Nonequilibrium states of a quenched Bose gas

Yin and Radzihovsky [X. Yin and L. Radzihovsky, Phys. Rev. A 88, 063611 (2013)] recently developed a self-consistent extension of a Bogoliubov theory, in which the condensate number density $n_c$ is treated as a mean field that changes with time, in order to analyze a JILA experiment by Makotyn et al. [P. Makotyn et al., Nat. Phys. 10, 116 (2014)] on a ${}^{85}\mathrm{Rb}$ Bose gas following a deep quench to a large scattering length. We apply this theory to construct a closed set of equations that highlight the role of ${\dot{n}}_c$, which is to induce an effective interaction between quasiparticles. We show analytically that such a system supports a steady state characterized by a constant condensate density and a steady but periodically changing momentum distribution, whose time average is described exactly by the generalized Gibbs ensemble.
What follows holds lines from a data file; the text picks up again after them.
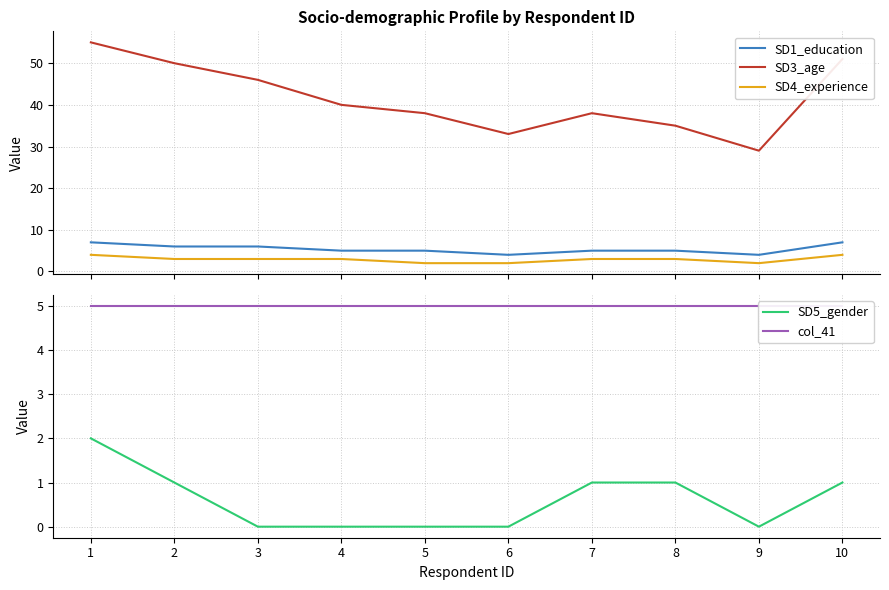

Which series has the largest range (max minus min)?

SD3_age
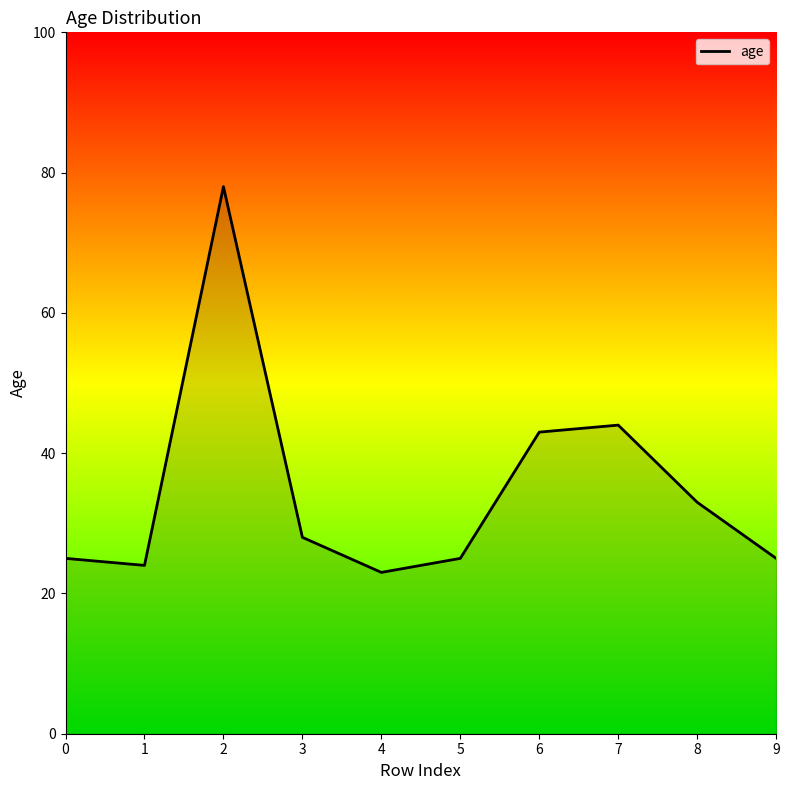

What is the difference between the maximum and minimum values?

55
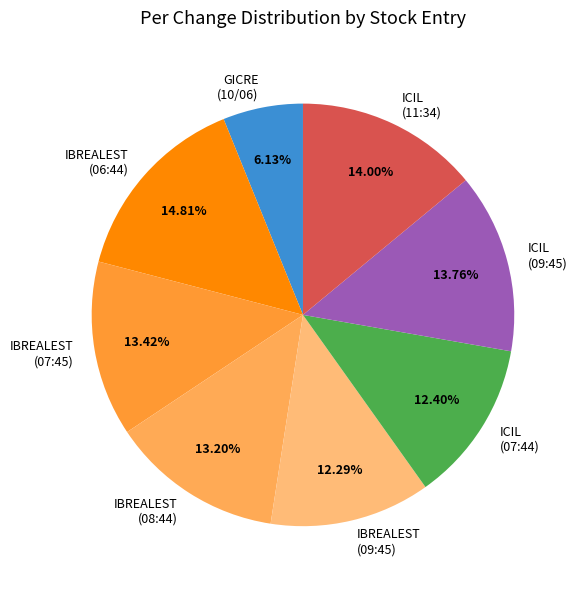

Combined, do IBREALEST (07:45) and ICIL (07:44) account for over 50%?

No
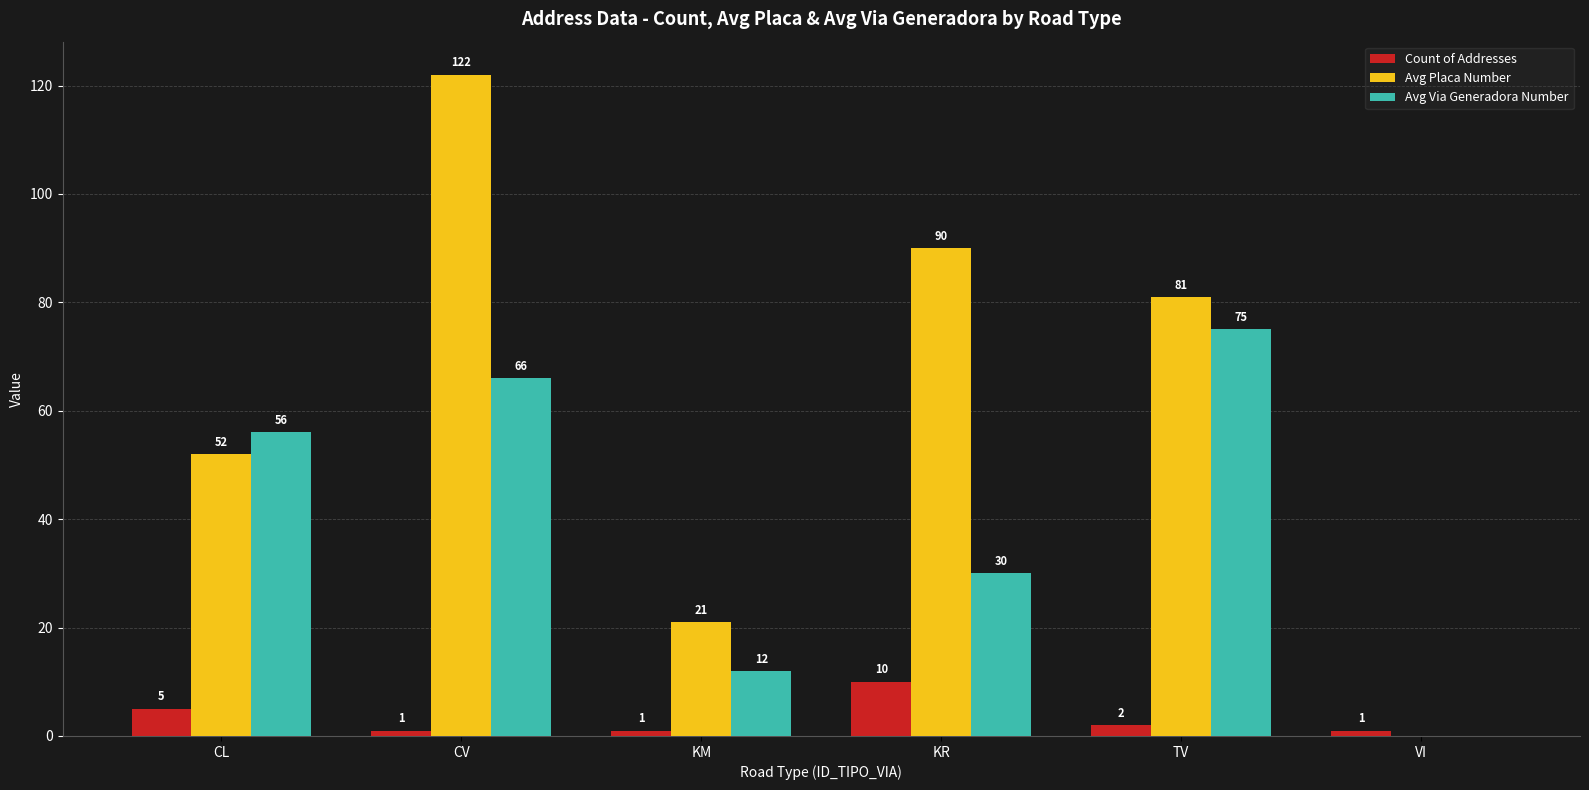

At which label is Count of Addresses closest to 5?

CL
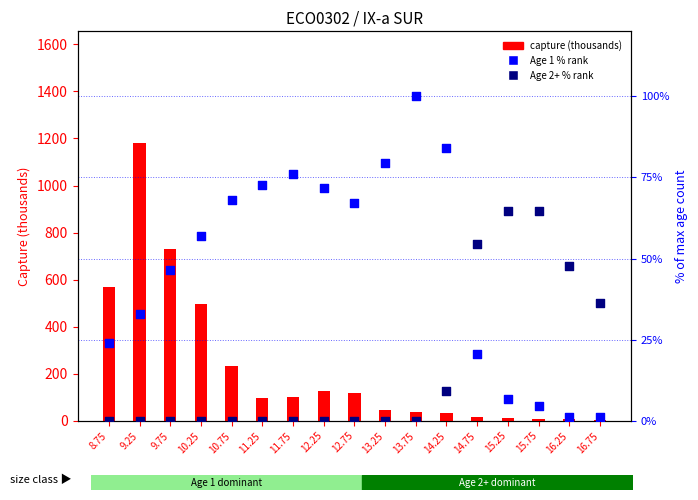

Which series reaches the minimum Y coordinate?

Age 2+ % (col_3)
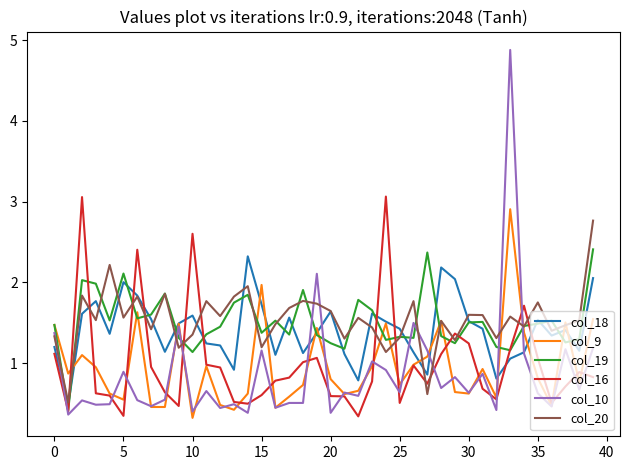

What is the minimum value shown in the chart?

0.3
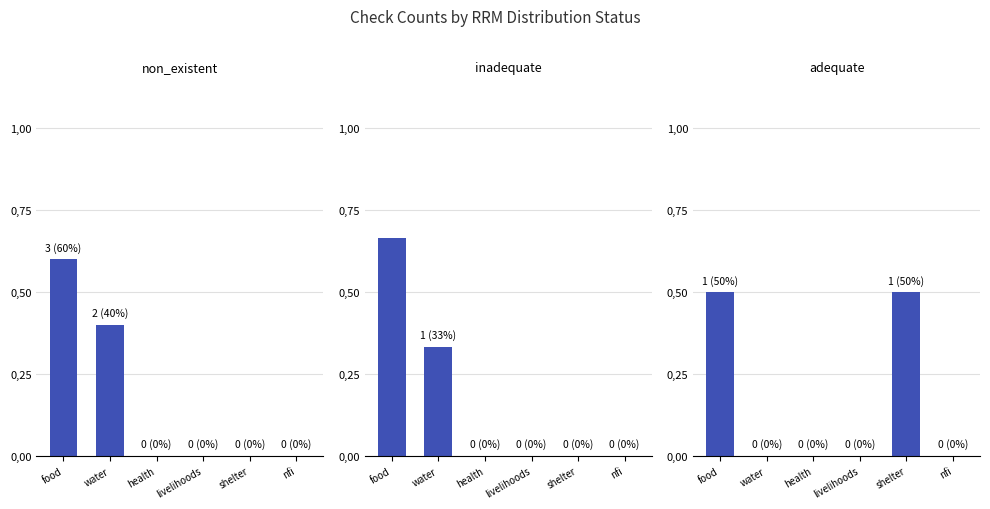

Are the bars horizontal?

No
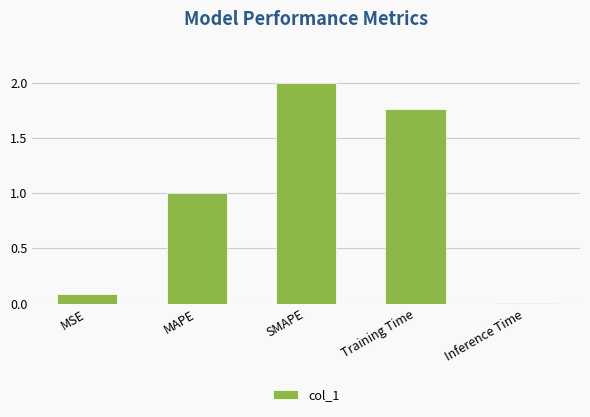

True or false: the data shows 2.0 at SMAPE.

True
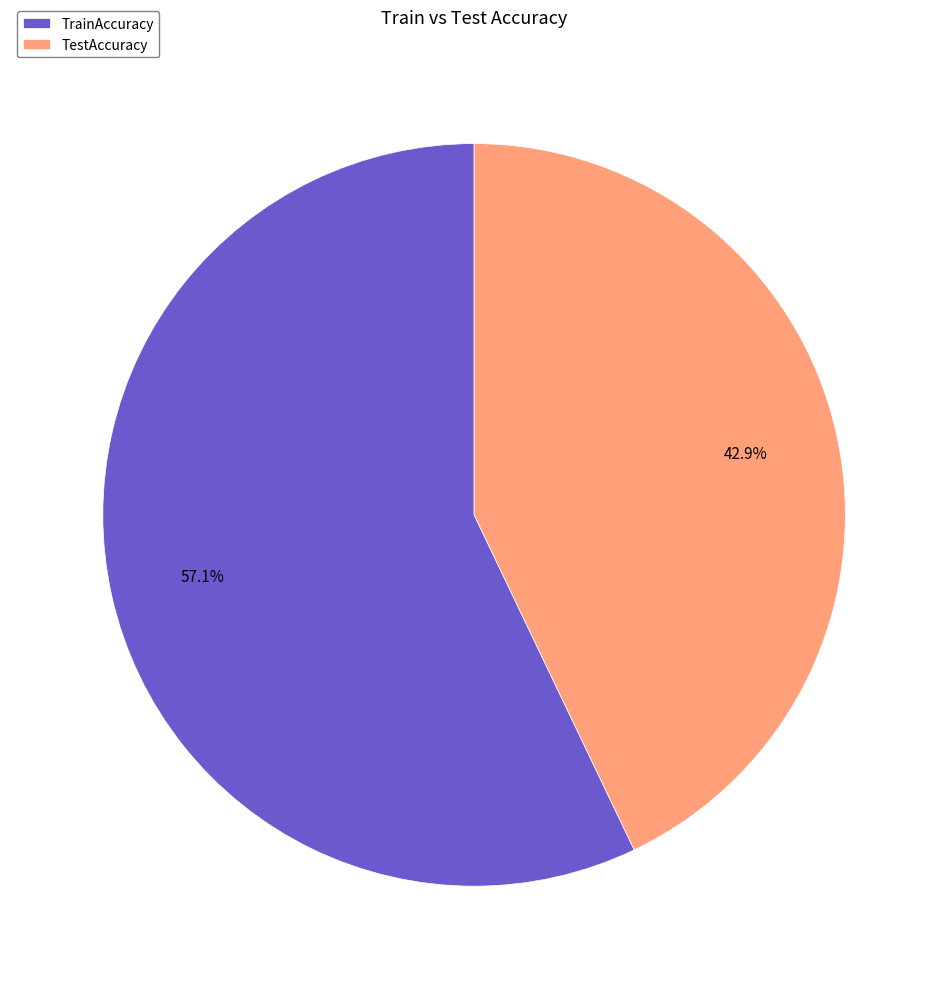

To the nearest percent, what portion does TrainAccuracy represent?

57%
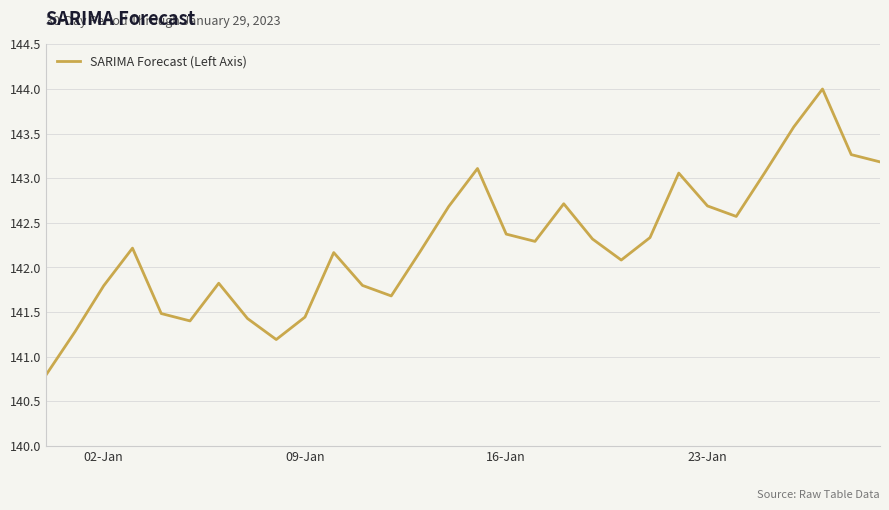

What is the greatest value displayed?

144.0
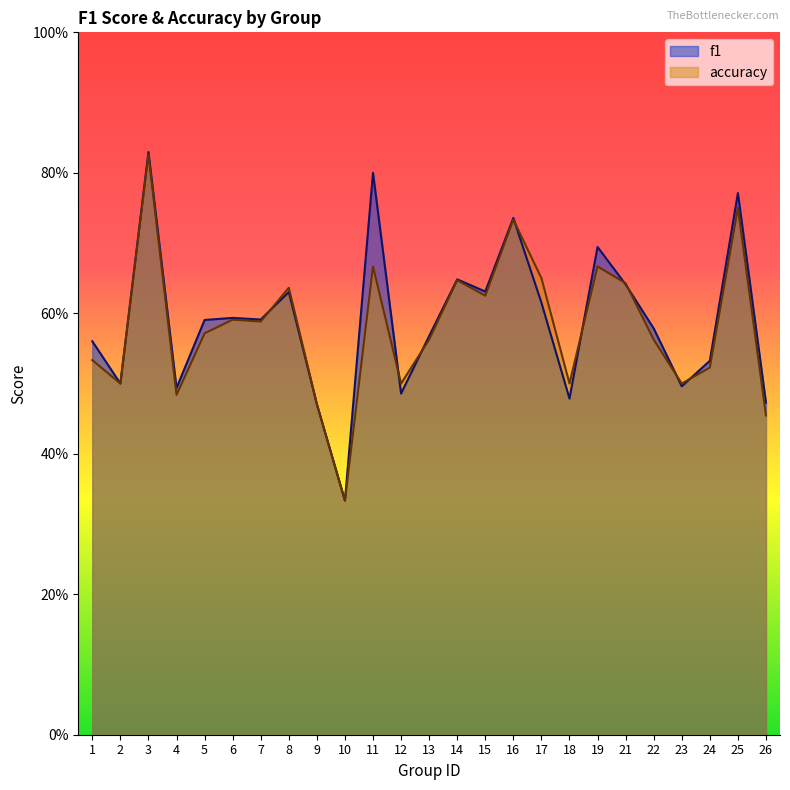

How many data points does each series have?

25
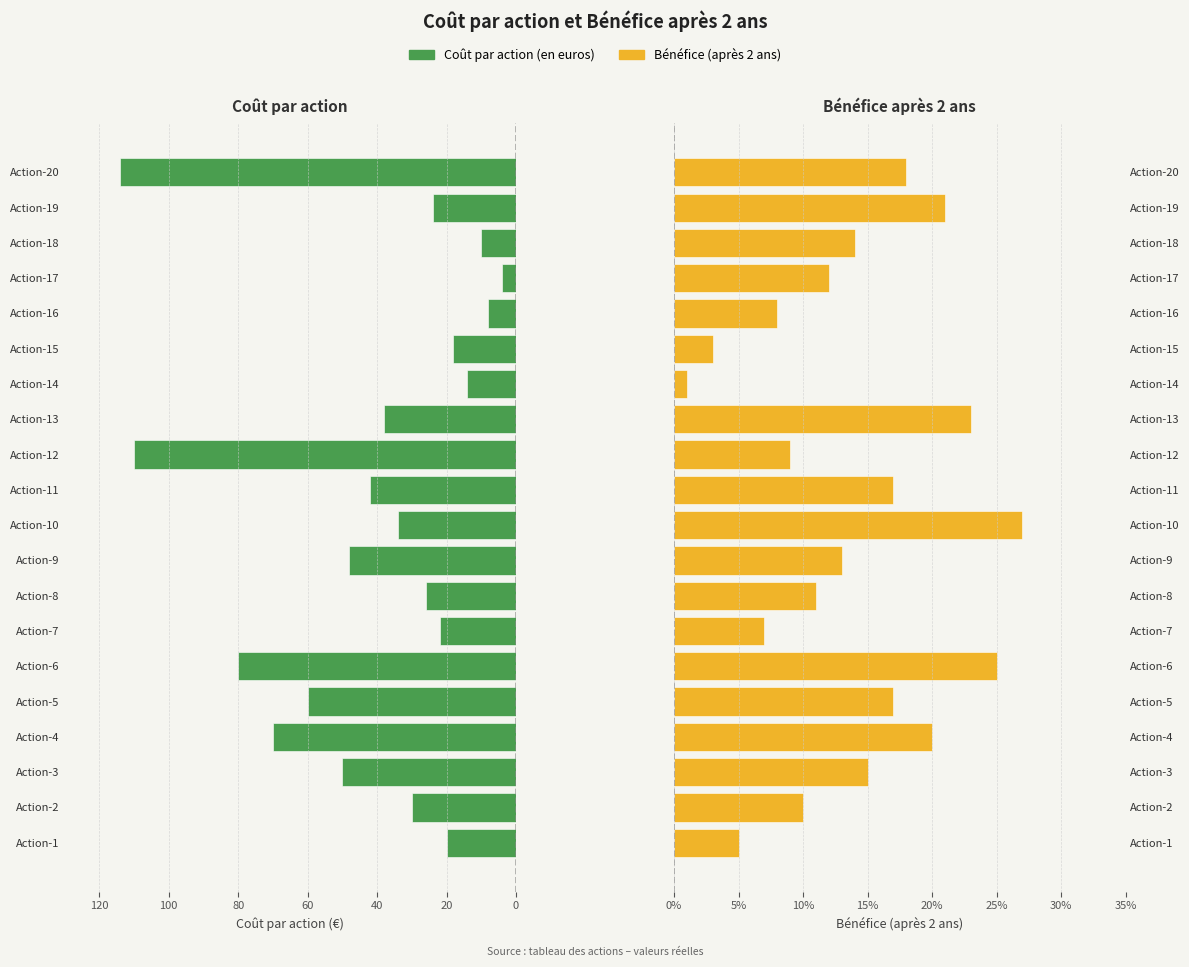

What is the highest value of the Bénéfice (après 2 ans) series?

0.3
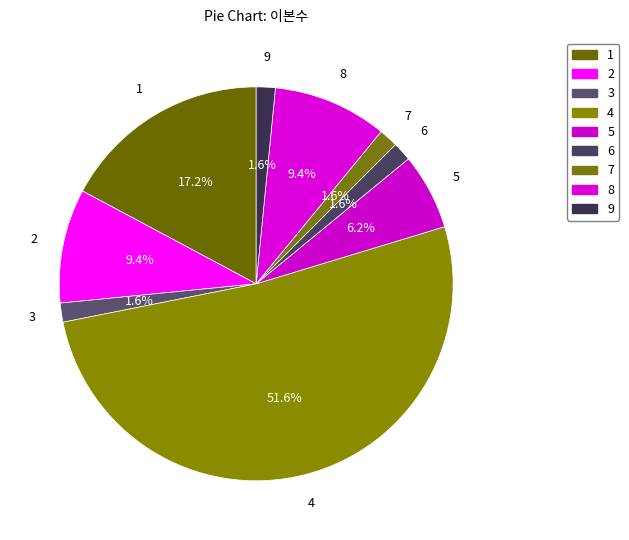

To the nearest percent, what is the difference between the largest and smallest slice percentages?

50%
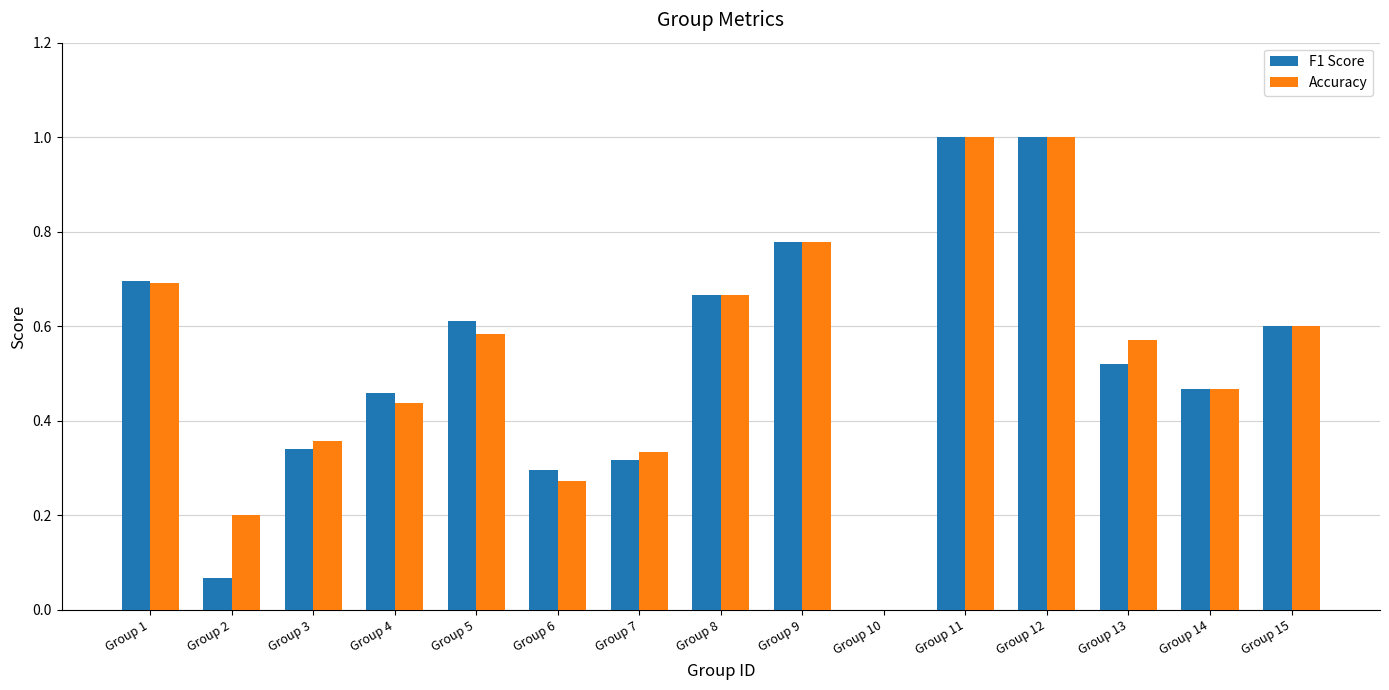

What is the sum of all Accuracy values?

8.0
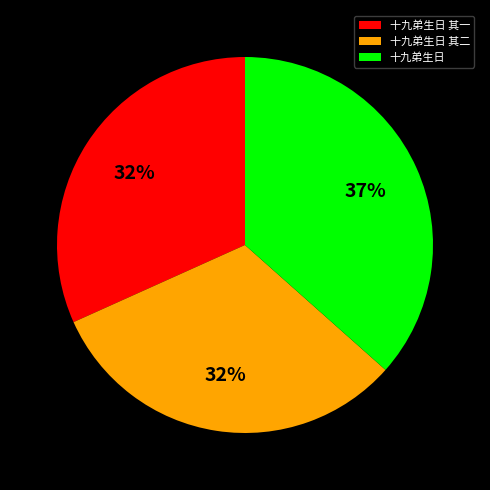

Which slice is the largest?

十九弟生日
We discuss how the ${\dot{n}}_c$-induced effective interaction, which cannot be ignored on the grounds of the adiabatic approximation for modes near the gapless Goldstone mode, can significantly affect condensate populations and Tan's contact for a Bose gas that has undergone a deep quench.

Figure 1

(a) Oscillatory and solid curves represent, respectively, the momentum distribution $n_k\left(t\right)$ and its time average, evaluated long after the scattering length is quenched from $a_i=0.01n^{-1/3}$ to $a_f=0.7n^{-1/3}$. The solid curve also represents the generalized Gibbs ensemble. The dashed curve is the equilibrium distribution for a system with permanent scattering length $a_f$. The inset is the same plot, but on a ${\log }_{10}$ scale. (b) Temperature $T_k$ as a function of the momentum, where $T_k$ is computed using Eq. (27). As in [43], for all curves (in this article), $a_f$ is replaced with Eq. (43) with $\chi =$ 1 so that the physics at unitarity, which is expected to occur in a strongly interacting Bose gas, can be accounted for qualitatively.

Figure 2

Both plots are for the same quench as in Fig. 1. (a) Condensate density $n_c\left(t\right)$ as a function of time. The solid curve is from Eqs. (10) and (20), where the effect of ${\dot{n}}_c$ is taken into full consideration. This may be compared with the dashed curve produced from Eq. (32), where the effect of ${\dot{n}}_c$ is ignored. (b) Contour plot of the adiabaticity parameter ${\eta }_k\left(t\right)$ in Eq. (36) as a function of $k$ and $t$. The regions where ${\eta }_k\left(t\right)$ is larger than one correspond to where the adiabatic approximation fails, which can be seen to occur most strongly in the small-momentum and early-time regions.

Figure 3

Comparison of the short-time $n_c\left(t\right)$ obtained by various methods after a noninteracting BEC is quenched to an interacting one in which atoms interact with an $s$-wave scattering length (a) $a_f=0.3n^{-1/3}$ and (b) $a_f=0.7n^{-1/3}$. The solid black line represents the exact $n_c\left(t\right)$, the solid blue line the adiabatic $n_c\left(t\right)$, the dotted green line the simple perturbation series (39), and finally the dotted red line the self-consistent perturbative series (41). In (a) the quench is shallow enough that all the lines are virtually on top of each other.

Figure 4

Time evolution of the exact $n_c\left(t\right)$ when $a_f=1.175n^{-1/3}$, given by Eq. (44) (dotted line) and the time evolution of the exact $n_c\left(t\right)$ at unitarity $a_f\to \infty$ (solid line). In both cases, the quench starts from a BEC in the noninteracting limit.

Figure 5

Time evolution of $C_k\left(t\right)$ in Eq. (46) at a relatively large momentum after a noninteracting BEC is quenched to an interacting one. In the particular example considered here, $k=14k_F$ and $a_f=1.0n^{-1/3}$.

Figure 6

Contact $C$ as a function of $a_f$ for the adiabatic $n_c^s$ [lower (red) points] and for the exact $n_c^s$ [upper (black) points].